高校レベルの知識も必要ですが、こうした知識は教科書に載っていないので、本当に重宝します。


僕自身は、閃き人間なので、ある瞬間にパッと閃くことが多く(知識の関連付け)、かなり発見があります。
授業中には、既存の学習との関連が閃くことも多くあります。

という感じで、アンテナを張っているというのが、教材研究でしょうか。
何もやってないじゃんと言われれはそのとおりかもしれませんが、これでいつの間にか相当な知識量になるんですよ。
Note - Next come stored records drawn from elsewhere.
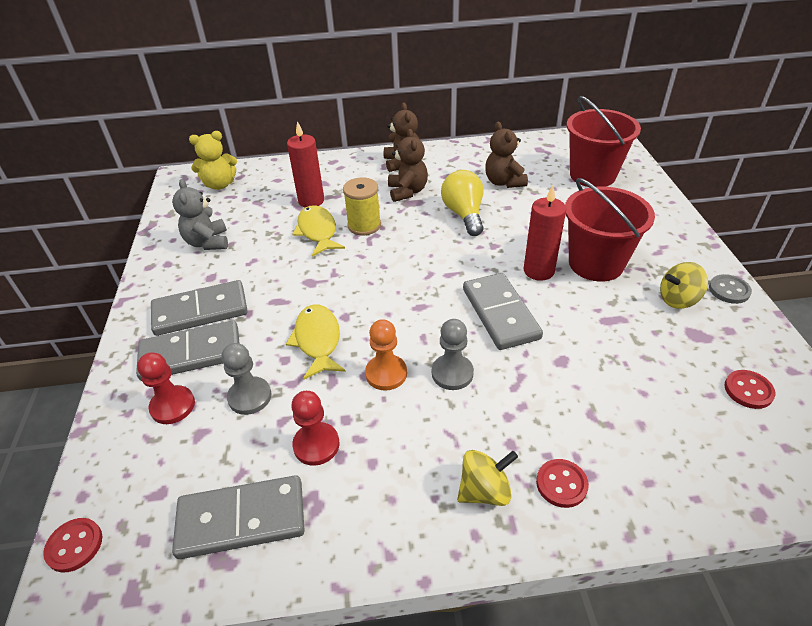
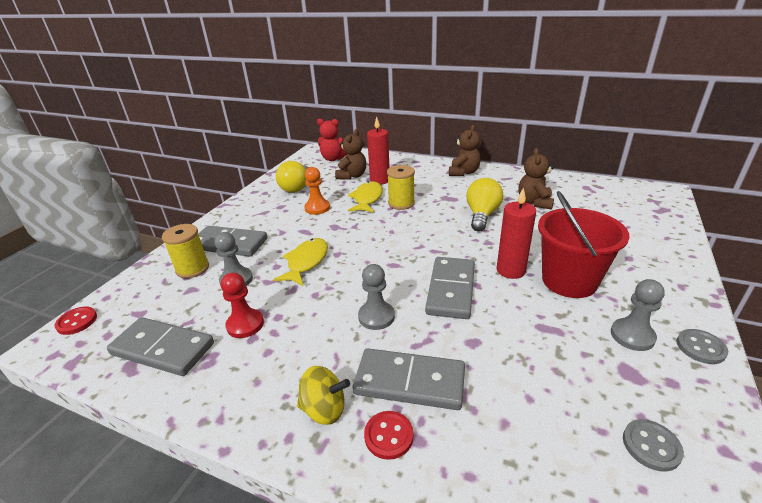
camera: 30 degrees right, 10 degrees down
(173, 406) = (192, 269): red pawn -> yellow spool
(200, 311) = (257, 223): grey domino -> grey domino (409, 381)
(208, 242) = (296, 187): grey teddy bear -> yellow light bulb
(220, 185) = (333, 159): yellow teddy bear -> red teddy bear
(386, 373) = (330, 299): orange pawn -> orange pawn (317, 208)
(407, 191) = (451, 190): brown teddy bear -> brown teddy bear (352, 176)
(592, 175) = (622, 216): red bucket -> none
(678, 299) = (632, 336): yellow spinning top -> grey pawn
(748, 390) = (651, 446): red button -> grey button

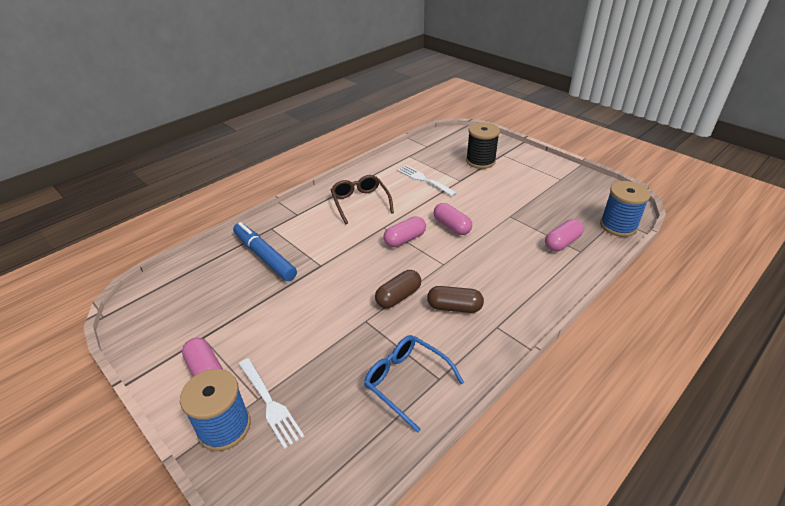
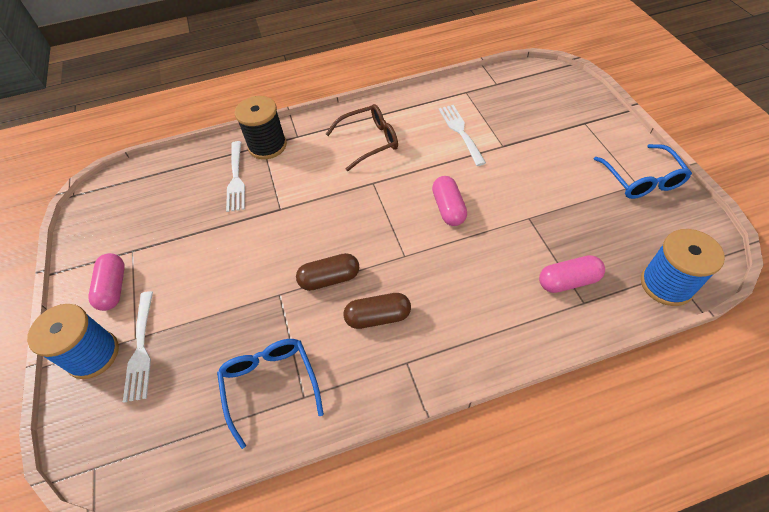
camera: 30 degrees right, 15 degrees up
(264, 256) = (236, 178): blue marker -> white fork
(360, 202) = (369, 141): brown glasses -> brown glasses turned 60 degrees clockwise
(405, 239) = (385, 207): pink capsule -> none
(454, 307) = (378, 317): brown capsule -> brown capsule turned 45 degrees counterclockwise
(480, 161) = (549, 125): black spool -> black spool (267, 146)
(561, 176) = (642, 180): none -> blue glasses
放課後や空きコマで何をしているかと言えば、担任や分掌の仕事でしょうか。
やることリストをWordで作っていますので、一つずつこなしています。
あとは授業の中身を確認もします。


授業研究の時間はほとんどないのが実情です。
たまに、「ここは変えてみよう」と思うことがあるくらいです。

とやっていかないと、仕事ばかりに時間が取られてしまって、プライベート時間がなくなってしまいます。
授業に関しては、ある程度の教材ができたら(誰が教材研究してもそこまで大差ないでしょう)、あとはどうやって回す、生徒を動かす、働きかけるかが大事になるので、こうした指導法的な部分に力を入れています。

やることはシンプルで、日々「どう言えば生徒は動くか」「納得するか」「楽しいか」といったことを、生徒の反応を見ながら、ケーススタディを積み上げていき、日々に活かしていきます。
教材はほとんど変えませんが、指導法はすごく変えていきます。

ここが、通用するかのポイントであるように思います。



若いうちは、教材研究が楽しい、やりがいがある、一人前になりたいといった様々な動機があり、モチベーションが高く維持できると思います。
が、経験年数が増えていくことによって、どんどんマンネリになるし、残業の日々が馬鹿らしくなります。
仕事とプライベートのバランスを考えていかないと、色々と支障が出るようにもなります。

それこそ、結婚、子育て、といったことが出たときには、残業ばかりしていてはうまくいかないでしょう。
教材研究がどこまで必要かと言われれば、優先度が低くなり、遅れてはいけない分掌に専念せざるを得なくなります。

学生時代には「教員が教材研究しないなんておかしい!」と感じて変に憤っていましたが、経験年数によって、それぞれいろんな段階があることに気づいてきます。
だから、ベテランが教材研究しないのは今まで積み上げてきているからであって、若手はそれを若いうちにやるのだと考えてもらうといいですかね。